WHAT YOU SHOULD DO: What the response needs is every record, repeated verbatim, and no images.

----------

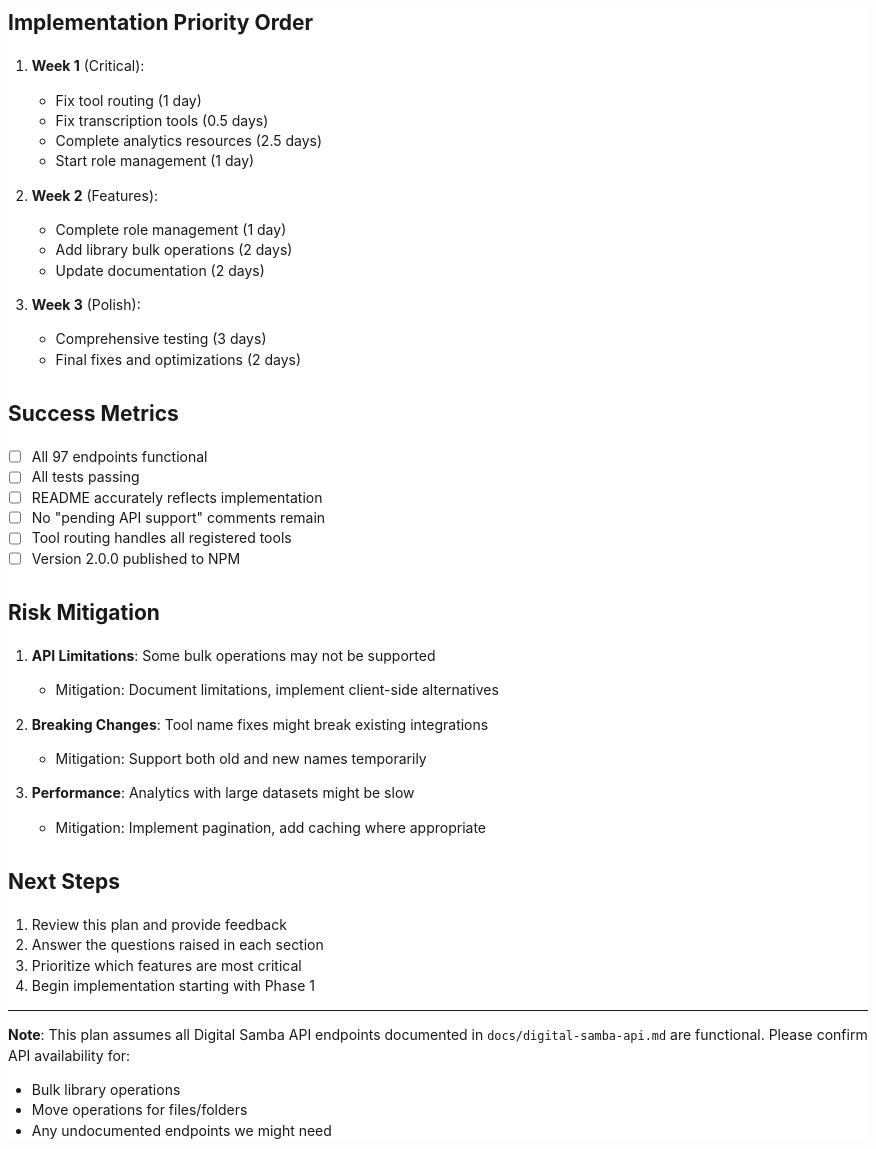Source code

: ## Implementation Priority Order

1. **Week 1** (Critical):
   - Fix tool routing (1 day)
   - Fix transcription tools (0.5 days)
   - Complete analytics resources (2.5 days)
   - Start role management (1 day)

2. **Week 2** (Features):
   - Complete role management (1 day)
   - Add library bulk operations (2 days)
   - Update documentation (2 days)

3. **Week 3** (Polish):
   - Comprehensive testing (3 days)
   - Final fixes and optimizations (2 days)

## Success Metrics

- [ ] All 97 endpoints functional
- [ ] All tests passing
- [ ] README accurately reflects implementation
- [ ] No "pending API support" comments remain
- [ ] Tool routing handles all registered tools
- [ ] Version 2.0.0 published to NPM

## Risk Mitigation

1. **API Limitations**: Some bulk operations may not be supported
   - Mitigation: Document limitations, implement client-side alternatives

2. **Breaking Changes**: Tool name fixes might break existing integrations
   - Mitigation: Support both old and new names temporarily

3. **Performance**: Analytics with large datasets might be slow
   - Mitigation: Implement pagination, add caching where appropriate

## Next Steps

1. Review this plan and provide feedback
2. Answer the questions raised in each section
3. Prioritize which features are most critical
4. Begin implementation starting with Phase 1

---

**Note**: This plan assumes all Digital Samba API endpoints documented in `docs/digital-samba-api.md` are functional. Please confirm API availability for:
- Bulk library operations
- Move operations for files/folders
- Any undocumented endpoints we might need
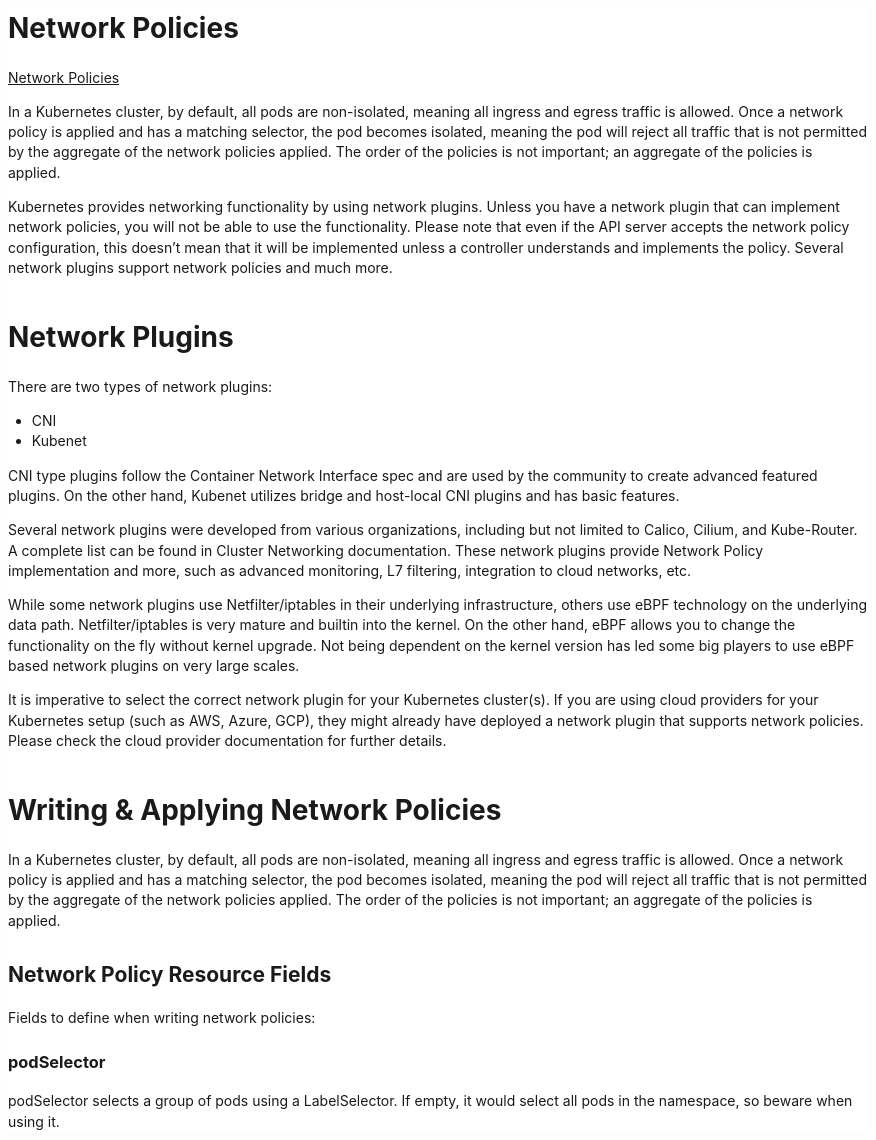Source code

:# Network Policies
[Network Policies](https://kubernetes.io/docs/concepts/services-networking/network-policies/)

In a Kubernetes cluster, by default, all pods are non-isolated, meaning all ingress and egress traffic is allowed. Once a network policy is applied and has a matching selector, the pod becomes isolated, meaning the pod will reject all traffic that is not permitted by the aggregate of the network policies applied. The order of the policies is not important; an aggregate of the policies is applied.

Kubernetes provides networking functionality by using network plugins. Unless you have a network plugin that can implement network policies, you will not be able to use the functionality. Please note that even if the API server accepts the network policy configuration, this doesn’t mean that it will be implemented unless a controller understands and implements the policy. Several network plugins support network policies and much more.

# Network Plugins
There are two types of network plugins:
- CNI
- Kubenet

CNI type plugins follow the Container Network Interface spec and are used by the community to create advanced featured plugins. On the other hand, Kubenet utilizes bridge and host-local CNI plugins and has basic features.

Several network plugins were developed from various organizations, including but not limited to Calico, Cilium, and Kube-Router. A complete list can be found in Cluster Networking documentation. These network plugins provide Network Policy implementation and more, such as advanced monitoring, L7 filtering, integration to cloud networks, etc.

While some network plugins use Netfilter/iptables in their underlying infrastructure, others use eBPF technology on the underlying data path. Netfilter/iptables is very mature and builtin into the kernel. On the other hand, eBPF allows you to change the functionality on the fly without kernel upgrade. Not being dependent on the kernel version has led some big players to use eBPF based network plugins on very large scales.

It is imperative to select the correct network plugin for your Kubernetes cluster(s). If you are using cloud providers for your Kubernetes setup (such as AWS, Azure, GCP), they might already have deployed a network plugin that supports network policies. Please check the cloud provider documentation for further details.


# Writing & Applying Network Policies
In a Kubernetes cluster, by default, all pods are non-isolated, meaning all ingress and egress traffic is allowed. Once a network policy is applied and has a matching selector, the pod becomes isolated, meaning the pod will reject all traffic that is not permitted by the aggregate of the network policies applied. The order of the policies is not important; an aggregate of the policies is applied.

## Network Policy Resource Fields
Fields to define when writing network policies:

### podSelector
  podSelector selects a group of pods using a LabelSelector. If empty, it would select all pods in the namespace, so beware when using it.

----------

SOLUTION:
Source code

: ## Implementation Priority Order

1. **Week 1** (Critical):
   - Fix tool routing (1 day)
   - Fix transcription tools (0.5 days)
   - Complete analytics resources (2.5 days)
   - Start role management (1 day)

2. **Week 2** (Features):
   - Complete role management (1 day)
   - Add library bulk operations (2 days)
   - Update documentation (2 days)

3. **Week 3** (Polish):
   - Comprehensive testing (3 days)
   - Final fixes and optimizations (2 days)

## Success Metrics

- [ ] All 97 endpoints functional
- [ ] All tests passing
- [ ] README accurately reflects implementation
- [ ] No "pending API support" comments remain
- [ ] Tool routing handles all registered tools
- [ ] Version 2.0.0 published to NPM

## Risk Mitigation

1. **API Limitations**: Some bulk operations may not be supported
   - Mitigation: Document limitations, implement client-side alternatives

2. **Breaking Changes**: Tool name fixes might break existing integrations
   - Mitigation: Support both old and new names temporarily

3. **Performance**: Analytics with large datasets might be slow
   - Mitigation: Implement pagination, add caching where appropriate

## Next Steps

1. Review this plan and provide feedback
2. Answer the questions raised in each section
3. Prioritize which features are most critical
4. Begin implementation starting with Phase 1

---

**Note**: This plan assumes all Digital Samba API endpoints documented in `docs/digital-samba-api.md` are functional. Please confirm API availability for:
- Bulk library operations
- Move operations for files/folders
- Any undocumented endpoints we might need
Source code

:# Network Policies
[Network Policies](https://kubernetes.io/docs/concepts/services-networking/network-policies/)

In a Kubernetes cluster, by default, all pods are non-isolated, meaning all ingress and egress traffic is allowed. Once a network policy is applied and has a matching selector, the pod becomes isolated, meaning the pod will reject all traffic that is not permitted by the aggregate of the network policies applied. The order of the policies is not important; an aggregate of the policies is applied.

Kubernetes provides networking functionality by using network plugins. Unless you have a network plugin that can implement network policies, you will not be able to use the functionality. Please note that even if the API server accepts the network policy configuration, this doesn’t mean that it will be implemented unless a controller understands and implements the policy. Several network plugins support network policies and much more.

# Network Plugins
There are two types of network plugins:
- CNI
- Kubenet

CNI type plugins follow the Container Network Interface spec and are used by the community to create advanced featured plugins. On the other hand, Kubenet utilizes bridge and host-local CNI plugins and has basic features.

Several network plugins were developed from various organizations, including but not limited to Calico, Cilium, and Kube-Router. A complete list can be found in Cluster Networking documentation. These network plugins provide Network Policy implementation and more, such as advanced monitoring, L7 filtering, integration to cloud networks, etc.

While some network plugins use Netfilter/iptables in their underlying infrastructure, others use eBPF technology on the underlying data path. Netfilter/iptables is very mature and builtin into the kernel. On the other hand, eBPF allows you to change the functionality on the fly without kernel upgrade. Not being dependent on the kernel version has led some big players to use eBPF based network plugins on very large scales.

It is imperative to select the correct network plugin for your Kubernetes cluster(s). If you are using cloud providers for your Kubernetes setup (such as AWS, Azure, GCP), they might already have deployed a network plugin that supports network policies. Please check the cloud provider documentation for further details.


# Writing & Applying Network Policies
In a Kubernetes cluster, by default, all pods are non-isolated, meaning all ingress and egress traffic is allowed. Once a network policy is applied and has a matching selector, the pod becomes isolated, meaning the pod will reject all traffic that is not permitted by the aggregate of the network policies applied. The order of the policies is not important; an aggregate of the policies is applied.

## Network Policy Resource Fields
Fields to define when writing network policies:

### podSelector
  podSelector selects a group of pods using a LabelSelector. If empty, it would select all pods in the namespace, so beware when using it.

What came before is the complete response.